Data entries:
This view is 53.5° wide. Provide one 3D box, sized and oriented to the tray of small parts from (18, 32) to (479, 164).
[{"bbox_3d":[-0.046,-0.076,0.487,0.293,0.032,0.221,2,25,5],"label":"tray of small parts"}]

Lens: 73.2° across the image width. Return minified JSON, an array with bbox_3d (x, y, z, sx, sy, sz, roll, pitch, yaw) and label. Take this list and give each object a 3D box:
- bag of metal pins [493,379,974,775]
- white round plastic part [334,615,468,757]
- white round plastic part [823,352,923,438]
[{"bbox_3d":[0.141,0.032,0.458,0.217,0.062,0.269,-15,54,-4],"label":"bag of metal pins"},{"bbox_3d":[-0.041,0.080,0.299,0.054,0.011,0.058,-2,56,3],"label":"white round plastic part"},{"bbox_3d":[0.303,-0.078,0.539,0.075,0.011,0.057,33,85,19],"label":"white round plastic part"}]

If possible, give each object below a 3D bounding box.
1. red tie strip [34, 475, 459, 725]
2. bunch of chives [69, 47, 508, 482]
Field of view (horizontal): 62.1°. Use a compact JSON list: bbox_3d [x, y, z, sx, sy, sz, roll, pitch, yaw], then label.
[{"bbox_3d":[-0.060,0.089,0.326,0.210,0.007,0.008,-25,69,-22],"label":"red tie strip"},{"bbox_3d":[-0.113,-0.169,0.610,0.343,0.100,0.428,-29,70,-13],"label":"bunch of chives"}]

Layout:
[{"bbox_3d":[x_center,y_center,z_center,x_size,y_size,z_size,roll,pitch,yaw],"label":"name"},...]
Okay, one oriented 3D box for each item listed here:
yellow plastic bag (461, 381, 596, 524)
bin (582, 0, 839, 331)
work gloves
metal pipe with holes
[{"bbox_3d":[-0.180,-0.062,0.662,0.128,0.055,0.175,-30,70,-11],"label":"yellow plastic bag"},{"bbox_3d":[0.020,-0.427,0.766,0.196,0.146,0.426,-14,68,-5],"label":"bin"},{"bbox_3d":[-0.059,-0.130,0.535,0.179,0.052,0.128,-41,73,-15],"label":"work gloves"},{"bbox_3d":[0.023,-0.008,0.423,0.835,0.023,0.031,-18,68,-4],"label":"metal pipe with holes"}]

▸ Exercise prompt
Which lines of the records above hold the word "give"? Copy each one out.

▸ Exercise answer
Lens: 73.2° across the image width. Return minified JSON, an array with bbox_3d (x, y, z, sx, sy, sz, roll, pitch, yaw) and label. Take this list and give each object a 3D box:
If possible, give each object below a 3D bounding box.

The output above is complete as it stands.